Son message, clair et puissant, habille notre conscience :
 La dignité n’est pas un luxe. L’art, lui, est une urgence.

Nùdidé Cartes : un projet artistique et éducatif pour sensibiliser à l’art contemporain africain

Le projet Nùdidé Cartes s’inscrit dans une démarche ambitieuse qui allie art, éducation et engagement sociétal. Ancré dans les Objectifs de Développement Durable (ODD), ce jeu de cartes innovant vise à sensibiliser le grand public, et en particulier les jeunes, à l’art contemporain africain. À travers une expérience ludique et immersive, il aspire à développer leur compréhension et leur appréciation de cet art, tout en contribuant à l’objectif 4 des ODD : une éducation de qualité avec un impact culturel positif.

Objectifs du projet

Nùdidé Cartes se distingue par son ambition d’éduquer et de promouvoir l’art africain auprès d’un jeune public. Voici ses principaux objectifs :

  • Éduquer : Offrir un outil pédagogique pour enseigner l’histoire de l’art africain et mettre en lumière ses artistes contemporains.
  • Connecter : Créer des ponts entre différentes cultures et générations grâce à un jeu qui invite au dialogue et à la découverte.
  • Inspirer : Stimuler la créativité et l’intérêt des jeunes pour l’art contemporain africain à travers une expérience enrichissante.
  • Valoriser : Mettre en avant des talents africains souvent sous-représentés, en promouvant leurs œuvres et leurs parcours uniques.
  • Diversifier : Offrir une perception plus large de l’art en incluant les perspectives africaines contemporaines, souvent méconnues à l’échelle mondiale.

Une collection qui met en valeur les artistes émergents

La première collection de Nùdidé Cartes se concentre sur des artistes émergents du Bénin et plus largement de toute l’Afrique. Chaque boîte contient 36 cartes, présentant deux œuvres uniques de 18 artistes prometteurs. Parmi eux, on retrouve des talents comme Karimi Chouyouti, Marcel Kpoho, Gaël Daavo, Syl Loko, et bien d’autres, qui incarnent la diversité et la richesse artistique du continent.

Chaque carte présente non seulement une œuvre d’art originale, mais est également accompagnée d’une notice explicative, facilitant ainsi la compréhension des règles du jeu. Ce format unique permet aux joueurs de découvrir les œuvres tout en s’instruisant sur les artistes et leur démarche.

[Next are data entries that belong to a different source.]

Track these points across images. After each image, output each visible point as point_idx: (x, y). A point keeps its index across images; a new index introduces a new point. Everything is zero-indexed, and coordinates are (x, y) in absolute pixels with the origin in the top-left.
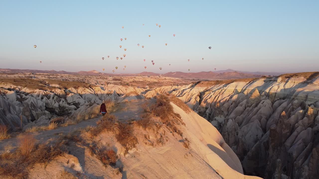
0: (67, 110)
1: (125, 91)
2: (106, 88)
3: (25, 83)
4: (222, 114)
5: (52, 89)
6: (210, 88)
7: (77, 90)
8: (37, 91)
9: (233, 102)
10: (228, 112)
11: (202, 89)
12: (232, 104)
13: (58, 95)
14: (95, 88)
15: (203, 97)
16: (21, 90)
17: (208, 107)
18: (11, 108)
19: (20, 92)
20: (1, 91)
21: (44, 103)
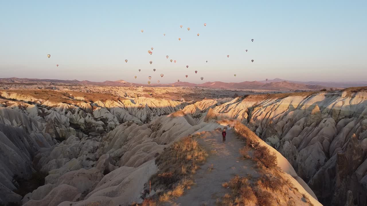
0: (93, 126)
1: (158, 105)
2: (137, 101)
3: (47, 95)
4: (276, 134)
5: (76, 103)
6: (259, 103)
7: (104, 103)
8: (61, 104)
9: (288, 121)
10: (283, 132)
11: (250, 105)
12: (287, 123)
13: (83, 109)
14: (125, 101)
15: (252, 114)
16: (43, 103)
17: (259, 126)
18: (33, 124)
19: (41, 106)
20: (21, 105)
21: (69, 118)
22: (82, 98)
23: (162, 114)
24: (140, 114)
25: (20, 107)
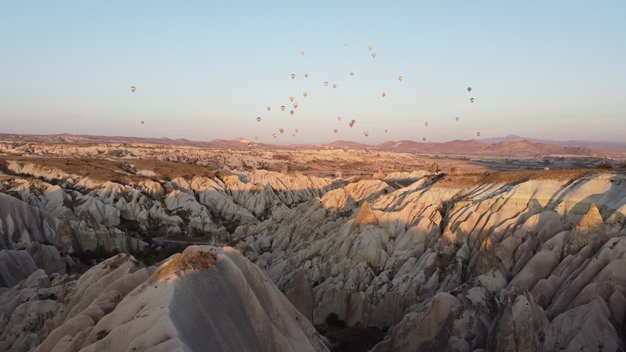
0: (163, 225)
1: (289, 185)
2: (252, 178)
3: (89, 167)
4: (498, 268)
5: (138, 181)
6: (467, 191)
7: (190, 182)
8: (108, 184)
9: (526, 236)
10: (515, 262)
11: (448, 194)
12: (524, 240)
13: (148, 193)
14: (229, 177)
15: (450, 216)
16: (78, 182)
17: (463, 243)
18: (45, 222)
19: (74, 186)
20: (36, 185)
21: (119, 211)
22: (151, 173)
23: (295, 202)
24: (254, 201)
25: (32, 189)
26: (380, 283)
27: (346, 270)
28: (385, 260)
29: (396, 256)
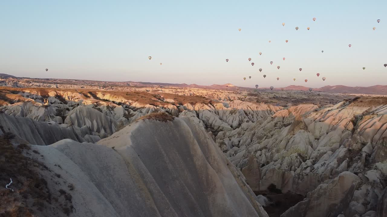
1: (255, 110)
2: (232, 105)
3: (138, 96)
5: (164, 105)
6: (374, 109)
7: (194, 106)
8: (148, 106)
11: (359, 111)
13: (169, 111)
14: (217, 104)
15: (359, 124)
16: (132, 104)
17: (367, 143)
19: (130, 107)
20: (110, 105)
22: (172, 101)
24: (232, 119)
25: (108, 107)
26: (305, 166)
27: (284, 157)
28: (310, 152)
29: (319, 150)
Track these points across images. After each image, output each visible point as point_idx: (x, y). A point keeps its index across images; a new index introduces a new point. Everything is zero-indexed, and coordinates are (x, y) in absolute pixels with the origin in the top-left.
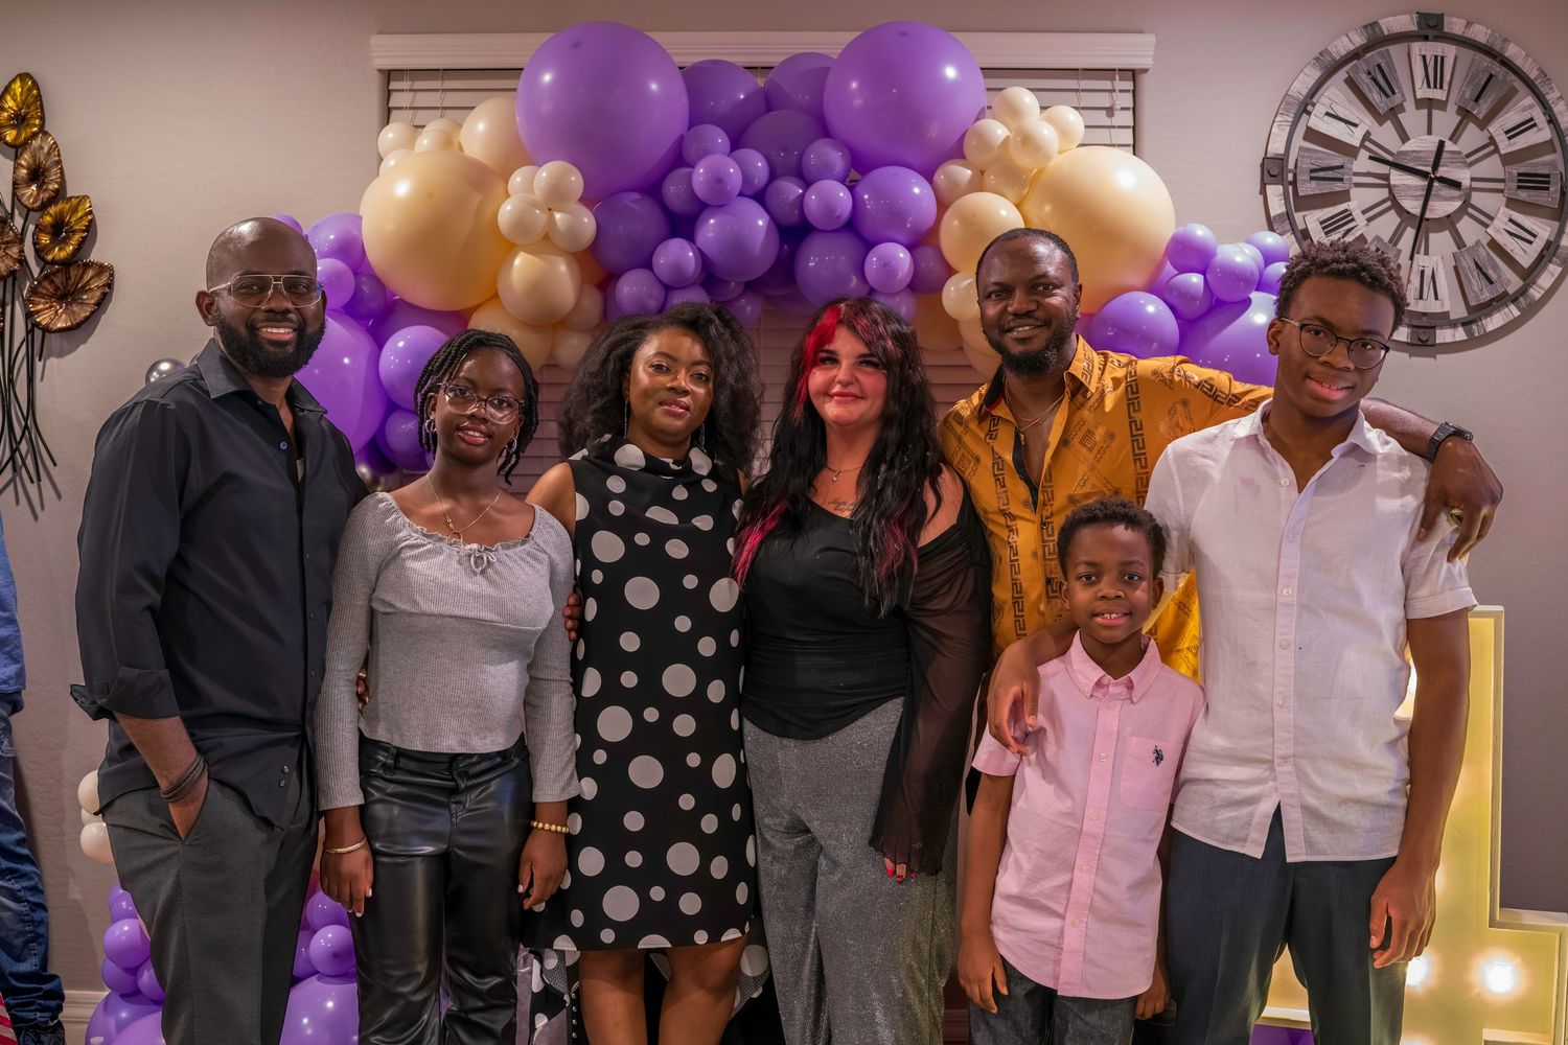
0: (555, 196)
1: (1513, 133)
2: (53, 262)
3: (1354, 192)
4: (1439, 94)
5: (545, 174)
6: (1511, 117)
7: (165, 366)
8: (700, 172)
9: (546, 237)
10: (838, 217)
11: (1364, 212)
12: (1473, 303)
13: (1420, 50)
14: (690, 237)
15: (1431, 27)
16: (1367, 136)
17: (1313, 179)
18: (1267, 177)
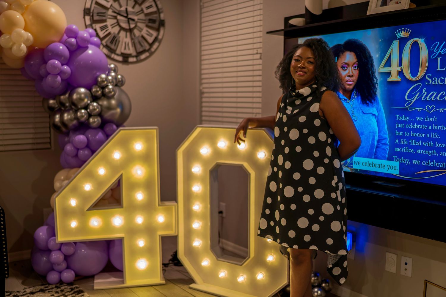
1: (148, 8)
3: (108, 20)
6: (148, 4)
11: (111, 25)
12: (138, 51)
16: (111, 5)
17: (98, 15)
18: (85, 14)
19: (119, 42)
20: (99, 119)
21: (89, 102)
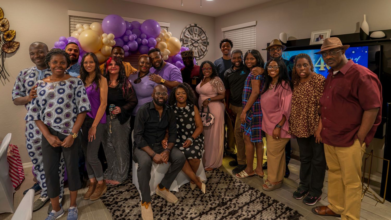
0: (111, 38)
1: (203, 37)
2: (7, 41)
3: (189, 43)
4: (196, 33)
5: (109, 35)
6: (203, 36)
8: (130, 37)
9: (110, 44)
10: (146, 43)
12: (200, 55)
13: (195, 28)
14: (128, 45)
15: (196, 26)
16: (190, 37)
17: (185, 41)
18: (181, 40)
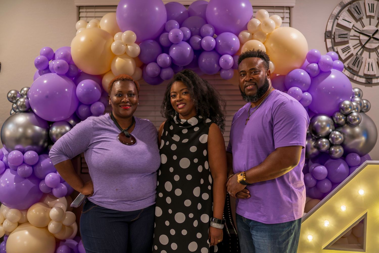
0: (128, 41)
3: (350, 41)
4: (372, 14)
5: (125, 34)
7: (13, 92)
8: (171, 34)
9: (125, 53)
10: (212, 47)
11: (353, 47)
13: (368, 2)
14: (168, 53)
16: (353, 26)
17: (339, 37)
18: (327, 37)
19: (362, 62)
20: (342, 149)
21: (331, 130)
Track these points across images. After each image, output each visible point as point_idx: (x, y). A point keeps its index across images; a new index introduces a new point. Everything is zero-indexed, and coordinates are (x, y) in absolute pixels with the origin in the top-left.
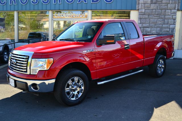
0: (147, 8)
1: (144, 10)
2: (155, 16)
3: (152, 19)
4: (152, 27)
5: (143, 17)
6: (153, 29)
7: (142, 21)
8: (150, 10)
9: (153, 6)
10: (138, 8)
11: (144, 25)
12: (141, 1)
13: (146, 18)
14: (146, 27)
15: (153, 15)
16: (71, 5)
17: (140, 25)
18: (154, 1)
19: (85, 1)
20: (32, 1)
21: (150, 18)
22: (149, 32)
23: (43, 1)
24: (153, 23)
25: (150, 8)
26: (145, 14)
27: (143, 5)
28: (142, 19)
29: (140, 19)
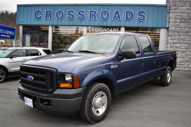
0: (177, 26)
3: (181, 37)
4: (181, 43)
5: (174, 34)
6: (182, 44)
7: (173, 38)
8: (179, 28)
9: (182, 25)
11: (174, 41)
12: (172, 20)
13: (176, 35)
14: (176, 43)
15: (182, 32)
16: (106, 21)
17: (171, 41)
18: (183, 20)
19: (120, 19)
20: (68, 17)
21: (180, 35)
22: (178, 48)
23: (79, 17)
24: (182, 39)
25: (179, 26)
26: (174, 31)
27: (173, 24)
28: (172, 36)
29: (170, 36)
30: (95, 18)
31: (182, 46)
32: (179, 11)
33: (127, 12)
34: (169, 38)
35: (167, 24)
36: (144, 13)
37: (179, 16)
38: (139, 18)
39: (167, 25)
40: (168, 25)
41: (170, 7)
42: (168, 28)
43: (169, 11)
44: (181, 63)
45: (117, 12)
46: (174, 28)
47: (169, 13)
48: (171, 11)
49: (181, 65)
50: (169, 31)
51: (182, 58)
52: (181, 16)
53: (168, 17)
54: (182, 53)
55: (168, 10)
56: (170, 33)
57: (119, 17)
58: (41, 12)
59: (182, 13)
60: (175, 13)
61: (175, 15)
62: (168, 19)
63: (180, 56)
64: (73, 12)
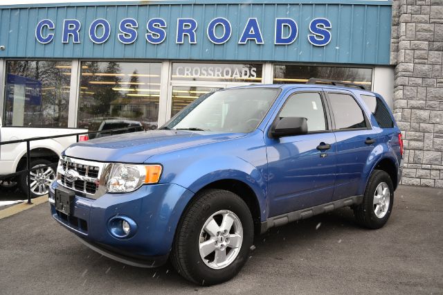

Une approche artistique immersive et éducative

L’approche artistique de Nùdidé Cartes repose sur la création d’une expérience immersive et éducative. L’objectif est de résoudre certains défis liés à la méconnaissance des artistes africains et au manque d’activités éducatives en lien avec l’art. Voici les principaux axes de cette approche :

  1. Des Œuvres d’Art Originales : Chaque carte est une véritable œuvre d’art, créée par un artiste émergent sélectionné. Les techniques visuelles employées sont variées et reflètent la diversité des pratiques artistiques à travers l’Afrique. Les images sont riches en détails et en symboles, offrant une immersion visuelle dans l’univers de chaque artiste.
  2. Des Informations Contextuelles : Chaque artiste est présenté avec une biographie concise et une explication de son style artistique. Cela permet aux joueurs de mieux comprendre le contexte culturel, social et artistique dans lequel évolue chaque créateur, renforçant ainsi leur appréciation de l’art contemporain africain.
  3. Un Outil Éducatif Interactif : Le jeu ne se limite pas à l’exposition d’œuvres d’art. Il propose également des informations pédagogiques sous forme de quiz, d’anecdotes et de faits intéressants sur l’art africain contemporain. Cela transforme Nùdidé Cartes en un outil interactif, parfait pour sensibiliser et éduquer le public de manière ludique.
  4. Une Diversité d’Expressions Artistiques : En mettant en avant 18 artistes africains émergents, Nùdidé Cartes contribue à diversifier la perception de l’art contemporain. Le jeu permet ainsi de lutter contre la méconnaissance en mettant en lumière des talents variés, offrant une plateforme de reconnaissance pour ces artistes.
  5. Adaptabilité aux Contextes Éducatifs : Que ce soit lors d’ateliers, de vernissages, ou d’activités scolaires, le jeu s’adapte à différents contextes. Il devient ainsi un outil polyvalent pour initier les jeunes à l’art contemporain, favorisant leur participation active et brisant les barrières qui empêchent la reconnaissance des artistes.